**Task goal**
Retype the whole listing verbatim and keep the pictures out of it.

[[ Information given open ]]

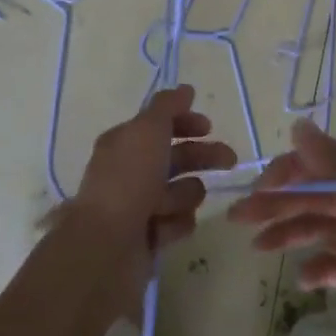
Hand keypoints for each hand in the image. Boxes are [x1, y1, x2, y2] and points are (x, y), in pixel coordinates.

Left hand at [66, 85, 234, 285]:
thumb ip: (168, 106)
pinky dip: (174, 223)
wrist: (106, 245)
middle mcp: (131, 171)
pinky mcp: (150, 236)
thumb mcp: (148, 130)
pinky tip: (163, 228)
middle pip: (177, 157)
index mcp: (125, 143)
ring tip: (167, 205)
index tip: (208, 126)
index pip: (159, 125)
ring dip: (182, 195)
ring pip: (182, 191)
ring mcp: (140, 206)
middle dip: (203, 156)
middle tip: (229, 160)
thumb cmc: (128, 180)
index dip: (185, 122)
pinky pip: (178, 222)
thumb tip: (186, 89)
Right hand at [229, 120, 335, 335]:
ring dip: (290, 233)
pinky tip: (303, 279)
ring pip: (321, 228)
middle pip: (317, 197)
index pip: (322, 165)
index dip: (288, 173)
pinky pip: (334, 265)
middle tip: (238, 218)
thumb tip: (299, 124)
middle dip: (279, 204)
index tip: (257, 190)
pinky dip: (316, 267)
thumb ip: (328, 165)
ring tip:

[[ Information given closed ]]

**Exercise answer**
Hand keypoints for each hand in the image. Boxes are [x1, y1, x2, y2] and points are (x, y), in pixel coordinates.

Left hand at [66, 85, 234, 285]:
thumb ip: (168, 106)
pinky dip: (174, 223)
wrist: (106, 245)
middle mcp: (131, 171)
pinky mcp: (150, 236)
thumb mcp: (148, 130)
pinky tip: (163, 228)
middle pip: (177, 157)
index mcp: (125, 143)
ring tip: (167, 205)
index tip: (208, 126)
index pip: (159, 125)
ring dip: (182, 195)
ring pip: (182, 191)
ring mcp: (140, 206)
middle dip: (203, 156)
middle tip: (229, 160)
thumb cmc: (128, 180)
index dip: (185, 122)
pinky pip: (178, 222)
thumb tip: (186, 89)
Right hand at [229, 120, 335, 335]:
ring dip: (290, 233)
pinky tip: (303, 279)
ring pip: (321, 228)
middle pip: (317, 197)
index pip: (322, 165)
index dip: (288, 173)
pinky pip: (334, 265)
middle tip: (238, 218)
thumb tip: (299, 124)
middle dip: (279, 204)
index tip: (257, 190)
pinky dip: (316, 267)
thumb ip: (328, 165)
ring tip:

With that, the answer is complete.